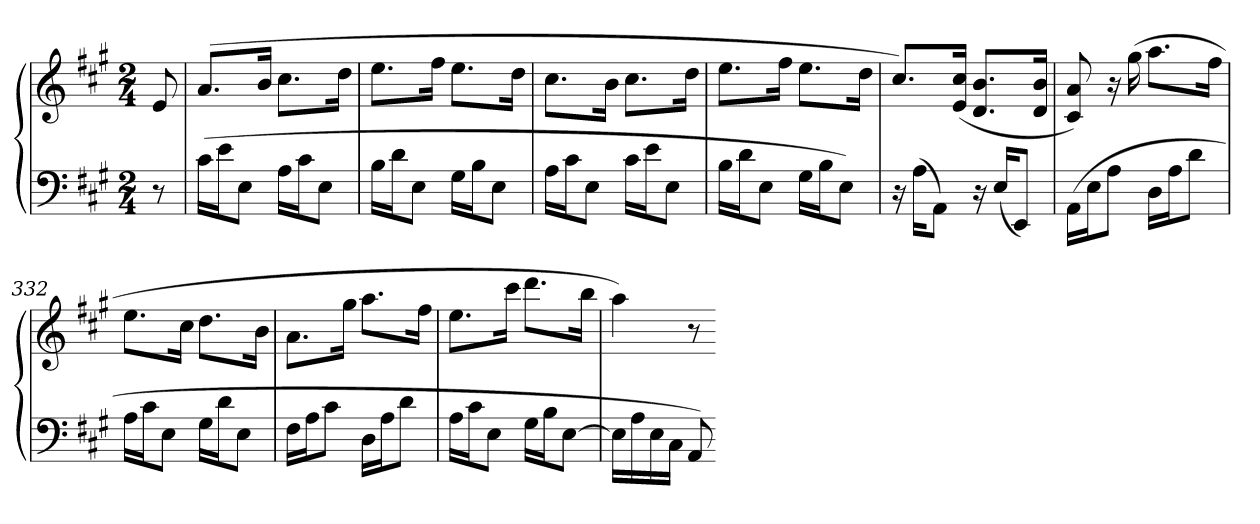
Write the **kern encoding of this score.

**kern	**kern
*part1	*part1
*staff2	*staff1
*clefF4	*clefG2
*k[f#c#g#]	*k[f#c#g#]
*A:	*A:
*M2/4	*M2/4
=	=
8r	8e
=326	=326
(16c#LL	(8.aL
16eJ	.
8EJ	.
.	16bJk
16ALL	8.cc#L
16c#J	.
8EJ	.
.	16ddJk
=327	=327
16BLL	8.eeL
16dJ	.
8EJ	.
.	16ff#Jk
16G#LL	8.eeL
16BJ	.
8EJ	.
.	16ddJk
=328	=328
16ALL	8.cc#L
16c#J	.
8EJ	.
.	16bJk
16c#LL	8.cc#L
16eJ	.
8EJ	.
.	16ddJk
=329	=329
16BLL	8.eeL
16dJ	.
8EJ	.
.	16ff#Jk
16G#LL	8.eeL
16BJ	.
8EJ)	.
.	16ddJk
=330	=330
16r	8.cc#L)
(16AKL	.
8AAJ)	.
.	(16e 16cc#Jk
16r	8.d 8.bL
(16EKL	.
8EEJ)	.
.	16d 16bJk
=331	=331
(16AALL	8c# 8a)
16EJ	.
8AJ	16r
.	(16gg#
16DLL	8.aaL
16AJ	.
8dJ	.
.	16ff#Jk
=332	=332
16ALL	8.eeL
16c#J	.
8EJ	.
.	16cc#Jk
16G#LL	8.ddL
16dJ	.
8EJ	.
.	16bJk
=333	=333
16F#LL	8.aL
16AJ	.
8c#J	.
.	16gg#Jk
16DLL	8.aaL
16AJ	.
8dJ	.
.	16ff#Jk
=334	=334
16ALL	8.eeL
16c#J	.
8EJ	.
.	16ccc#Jk
16G#LL	8.dddL
16BJ	.
[8EJ	.
.	16bbJk
=335	=335
16ELL]	4aa)
16A	.
16E	.
16C#JJ	.
8AA)	8r
=-	=-
*-	*-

● ● ●

### Required work:
Please list each line of the entries above that contains the string "kern".

### Worked solution:
Write the **kern encoding of this score.
**kern	**kern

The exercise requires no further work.